Hurtling across Japan at 500 km/hour sounds pretty terrifying to us. But Japan has now built a maglev train that's capable of hitting 501 km/h, and the BBC footage (above) of the first 100 passengers riding the train looks much smoother than we'd imagined.
The trial journey only stretched 42.8 km along a route between Uenohara and Fuefuki, two cities west of Tokyo. But this is just the first part of a track that will eventually connect Tokyo with Nagoya in the country's centre.
That journey currently takes trains around 80 minutes, but the new maglev technology will cut the time in half to just 40 minutes. The full route is expected to be completed by 2027.
Once up and running, the train will be even faster than the Shanghai Maglev Train, which is currently the fastest commercial train in the world, capable of reading speeds of 431 km/hour.

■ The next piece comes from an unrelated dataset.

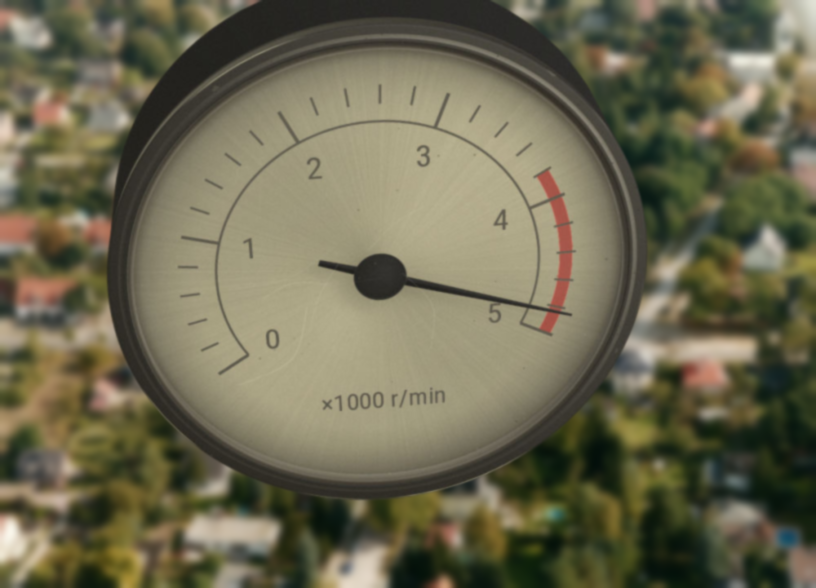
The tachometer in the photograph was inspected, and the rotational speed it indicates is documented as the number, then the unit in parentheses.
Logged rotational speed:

Maglev technology, which is an abbreviated name for magnetic levitation, works by actually floating a train a short distance off its tracks and powering it forward using magnetic fields, rather than wheels, axels and bearings.

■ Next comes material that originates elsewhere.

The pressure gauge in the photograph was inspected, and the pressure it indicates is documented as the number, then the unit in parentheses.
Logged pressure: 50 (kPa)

This means the trains are unaffected by weather, such as heavy rain on the tracks, and they're also smoother and often quieter than the trains we're used to now.

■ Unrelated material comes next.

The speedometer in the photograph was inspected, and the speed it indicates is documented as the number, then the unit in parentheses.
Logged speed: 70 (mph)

Which explains why the record-breaking ride in Japan looked like so much fun - we love the excitement of the passengers when the train hits 501 km/h.
And if you think this is impressive, China is working on creating a maglev train inside a near-vacuum that, in theory, can travel 2,900 km/h - three times faster than a plane - due to the lack of air resistance.
Meanwhile, Australia is stuck with trains that generally max out at a comparative crawl of around 160 km/h, and in the US the top speed of rail transport is around 240 km/h.
But when you look around the world, the future of transport is looking pretty bright.